Vaste entité de trois milliards d’êtres humains, pas un de plus, pas un de moins, le Vivant ressemble au meilleur des mondes possibles. Pour cette posthumanité, l’utopie se vit en effet au quotidien. La mort, la guerre, la maladie et l’ennui ne sont plus que de lointains mauvais souvenirs. La criminalité est désormais corrigée dans des centres spécialisés où sont rééduqués également dissidents et autres déviants.

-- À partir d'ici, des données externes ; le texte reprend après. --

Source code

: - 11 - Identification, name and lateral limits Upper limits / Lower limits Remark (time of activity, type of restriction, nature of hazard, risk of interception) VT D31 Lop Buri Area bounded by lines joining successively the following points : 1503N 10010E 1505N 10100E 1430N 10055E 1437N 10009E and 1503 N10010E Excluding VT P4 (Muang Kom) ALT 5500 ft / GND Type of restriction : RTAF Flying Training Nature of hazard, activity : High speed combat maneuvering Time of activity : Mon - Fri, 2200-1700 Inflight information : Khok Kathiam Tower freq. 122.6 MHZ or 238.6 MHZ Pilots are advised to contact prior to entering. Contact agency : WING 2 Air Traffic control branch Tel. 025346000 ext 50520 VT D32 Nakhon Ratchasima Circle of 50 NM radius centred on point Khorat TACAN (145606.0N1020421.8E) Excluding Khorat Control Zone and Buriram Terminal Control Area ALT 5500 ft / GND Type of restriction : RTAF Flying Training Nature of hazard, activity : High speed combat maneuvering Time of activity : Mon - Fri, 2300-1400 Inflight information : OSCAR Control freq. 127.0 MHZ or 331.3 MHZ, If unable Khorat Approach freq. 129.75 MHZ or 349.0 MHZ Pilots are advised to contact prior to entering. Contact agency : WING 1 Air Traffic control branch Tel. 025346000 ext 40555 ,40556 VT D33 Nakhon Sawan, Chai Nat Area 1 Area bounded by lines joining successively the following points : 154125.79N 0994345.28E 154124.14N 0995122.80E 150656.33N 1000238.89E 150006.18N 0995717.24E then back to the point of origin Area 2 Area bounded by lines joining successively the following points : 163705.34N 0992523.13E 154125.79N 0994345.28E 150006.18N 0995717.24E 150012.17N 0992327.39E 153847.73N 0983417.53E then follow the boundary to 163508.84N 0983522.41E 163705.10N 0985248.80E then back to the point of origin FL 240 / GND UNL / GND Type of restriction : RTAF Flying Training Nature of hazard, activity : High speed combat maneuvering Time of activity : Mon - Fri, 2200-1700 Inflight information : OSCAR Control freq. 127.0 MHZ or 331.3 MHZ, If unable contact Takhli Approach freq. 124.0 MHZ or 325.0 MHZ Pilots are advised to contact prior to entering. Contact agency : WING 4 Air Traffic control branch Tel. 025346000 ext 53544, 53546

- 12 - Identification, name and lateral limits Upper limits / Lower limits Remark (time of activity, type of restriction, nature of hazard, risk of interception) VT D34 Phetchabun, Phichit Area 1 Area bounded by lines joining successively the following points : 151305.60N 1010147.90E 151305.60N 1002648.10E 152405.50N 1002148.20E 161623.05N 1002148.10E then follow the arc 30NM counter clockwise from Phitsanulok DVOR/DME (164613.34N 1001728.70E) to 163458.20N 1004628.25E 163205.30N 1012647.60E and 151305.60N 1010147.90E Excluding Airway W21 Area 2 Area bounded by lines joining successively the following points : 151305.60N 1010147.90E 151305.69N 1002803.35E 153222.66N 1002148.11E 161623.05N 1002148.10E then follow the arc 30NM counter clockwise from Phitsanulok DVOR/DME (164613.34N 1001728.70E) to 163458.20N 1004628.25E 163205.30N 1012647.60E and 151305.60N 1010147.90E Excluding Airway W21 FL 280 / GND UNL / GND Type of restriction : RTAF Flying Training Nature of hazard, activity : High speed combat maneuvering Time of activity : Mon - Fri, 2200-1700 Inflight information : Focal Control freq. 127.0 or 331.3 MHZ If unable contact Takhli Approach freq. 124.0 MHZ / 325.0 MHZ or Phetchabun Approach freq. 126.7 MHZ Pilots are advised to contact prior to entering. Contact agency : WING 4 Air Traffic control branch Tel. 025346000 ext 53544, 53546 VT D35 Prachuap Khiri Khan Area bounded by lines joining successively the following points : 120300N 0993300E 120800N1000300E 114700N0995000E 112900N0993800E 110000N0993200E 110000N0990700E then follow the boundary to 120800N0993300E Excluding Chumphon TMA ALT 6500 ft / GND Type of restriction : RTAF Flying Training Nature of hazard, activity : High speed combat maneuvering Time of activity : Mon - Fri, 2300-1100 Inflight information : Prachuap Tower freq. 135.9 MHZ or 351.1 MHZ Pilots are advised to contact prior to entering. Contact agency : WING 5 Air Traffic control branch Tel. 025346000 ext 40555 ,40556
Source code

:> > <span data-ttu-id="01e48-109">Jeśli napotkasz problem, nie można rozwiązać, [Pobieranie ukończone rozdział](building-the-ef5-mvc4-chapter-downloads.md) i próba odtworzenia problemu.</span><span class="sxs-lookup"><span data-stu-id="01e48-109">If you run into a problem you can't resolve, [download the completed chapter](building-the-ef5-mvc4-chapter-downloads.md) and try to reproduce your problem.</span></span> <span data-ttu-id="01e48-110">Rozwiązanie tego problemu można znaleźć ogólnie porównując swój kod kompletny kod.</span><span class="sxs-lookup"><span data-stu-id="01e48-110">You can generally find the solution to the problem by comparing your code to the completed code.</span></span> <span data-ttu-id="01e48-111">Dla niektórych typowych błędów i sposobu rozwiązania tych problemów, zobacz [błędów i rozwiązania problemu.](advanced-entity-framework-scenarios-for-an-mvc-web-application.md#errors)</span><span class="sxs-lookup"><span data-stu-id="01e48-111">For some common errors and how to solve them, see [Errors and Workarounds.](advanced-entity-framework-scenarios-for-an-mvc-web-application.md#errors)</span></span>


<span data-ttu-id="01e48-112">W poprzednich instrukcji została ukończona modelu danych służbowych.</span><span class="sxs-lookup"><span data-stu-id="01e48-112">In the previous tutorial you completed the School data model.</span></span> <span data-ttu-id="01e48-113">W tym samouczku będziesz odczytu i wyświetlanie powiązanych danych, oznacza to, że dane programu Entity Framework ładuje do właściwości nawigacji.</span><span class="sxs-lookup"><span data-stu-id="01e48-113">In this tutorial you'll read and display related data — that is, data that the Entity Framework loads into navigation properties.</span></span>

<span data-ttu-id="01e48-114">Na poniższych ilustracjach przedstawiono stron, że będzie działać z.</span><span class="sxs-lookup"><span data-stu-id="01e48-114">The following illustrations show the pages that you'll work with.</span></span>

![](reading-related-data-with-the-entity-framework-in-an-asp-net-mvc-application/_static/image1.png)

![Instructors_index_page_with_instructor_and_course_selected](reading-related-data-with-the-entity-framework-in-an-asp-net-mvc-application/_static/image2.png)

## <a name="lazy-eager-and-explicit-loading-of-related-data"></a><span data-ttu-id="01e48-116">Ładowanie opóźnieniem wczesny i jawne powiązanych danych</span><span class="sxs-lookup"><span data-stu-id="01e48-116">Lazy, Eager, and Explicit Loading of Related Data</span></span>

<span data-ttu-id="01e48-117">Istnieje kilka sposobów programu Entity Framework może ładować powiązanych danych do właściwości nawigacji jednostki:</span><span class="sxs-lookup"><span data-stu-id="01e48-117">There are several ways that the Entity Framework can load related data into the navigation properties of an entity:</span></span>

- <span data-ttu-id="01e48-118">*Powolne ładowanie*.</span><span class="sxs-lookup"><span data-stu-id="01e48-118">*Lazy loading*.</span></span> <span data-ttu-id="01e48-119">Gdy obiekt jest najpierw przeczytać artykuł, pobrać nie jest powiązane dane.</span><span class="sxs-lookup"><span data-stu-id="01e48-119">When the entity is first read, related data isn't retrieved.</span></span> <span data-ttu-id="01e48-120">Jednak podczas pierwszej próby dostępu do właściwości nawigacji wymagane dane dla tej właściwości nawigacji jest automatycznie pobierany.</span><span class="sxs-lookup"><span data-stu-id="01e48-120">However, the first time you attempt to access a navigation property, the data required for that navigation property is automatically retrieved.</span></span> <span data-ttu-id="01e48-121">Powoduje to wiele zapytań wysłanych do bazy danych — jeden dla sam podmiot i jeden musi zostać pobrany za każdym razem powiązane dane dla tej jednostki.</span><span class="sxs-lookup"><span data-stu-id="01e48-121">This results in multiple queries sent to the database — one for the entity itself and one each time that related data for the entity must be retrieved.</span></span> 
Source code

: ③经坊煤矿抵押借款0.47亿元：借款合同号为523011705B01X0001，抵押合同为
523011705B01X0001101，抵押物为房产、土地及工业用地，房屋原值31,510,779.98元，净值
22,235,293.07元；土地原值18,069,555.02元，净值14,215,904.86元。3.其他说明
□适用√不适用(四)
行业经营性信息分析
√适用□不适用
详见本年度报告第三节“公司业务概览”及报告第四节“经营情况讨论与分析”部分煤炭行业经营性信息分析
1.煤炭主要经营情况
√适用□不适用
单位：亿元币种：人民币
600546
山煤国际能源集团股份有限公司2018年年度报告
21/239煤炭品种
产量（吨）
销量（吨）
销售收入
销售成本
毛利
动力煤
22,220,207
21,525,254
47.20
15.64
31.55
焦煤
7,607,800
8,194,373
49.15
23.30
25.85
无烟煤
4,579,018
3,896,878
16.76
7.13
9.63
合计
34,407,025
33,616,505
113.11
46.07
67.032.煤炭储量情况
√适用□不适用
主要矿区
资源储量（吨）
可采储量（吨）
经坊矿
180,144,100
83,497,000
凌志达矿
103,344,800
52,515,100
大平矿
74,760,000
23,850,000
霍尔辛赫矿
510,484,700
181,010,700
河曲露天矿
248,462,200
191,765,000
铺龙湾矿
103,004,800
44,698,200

Connectés dès leur naissance, les membres du Vivant disposent d’un libre accès au Socio, le super réseau social leur permettant d’échapper à la réalité prosaïque. Ils peuvent ainsi naviguer entre plusieurs strates de virtualité et interagir avec autrui, sous le contrôle vigilant des autorités. En fait, leur personnalité entière et leur expérience intime se retrouvent enregistrées sur le Socio. Un mal nécessaire pour pouvoir jouir de l’immortalité. Jusqu’au jour où naît Zéro, humain sans code, incarnation sans passé, individu surnuméraire absent des banques de données du Vivant. Autant dire une anomalie dans un système réputé infaillible.
Dès la parution de l’Utopie de Thomas More, le ver était dans le fruit. Sous les apparences d’une société idéale, la tyrannie couvait, prompte à embastiller ou exécuter l’esprit libre. Puis, il a fallu se rendre à l’évidence, aucune utopie n’était en mesure de satisfaire le désir d’absolu de chaque individu. Très rapidement, celle-ci est même apparue comme un moyen d’aliénation idéal. Fort de ce constat, des auteurs ont usé de la science-fiction pour donner une substance romancée à leurs cris d’alarme, ont imaginé contre-utopies et autres dystopies pour procurer aux lecteurs matière à réflexion ou à indignation.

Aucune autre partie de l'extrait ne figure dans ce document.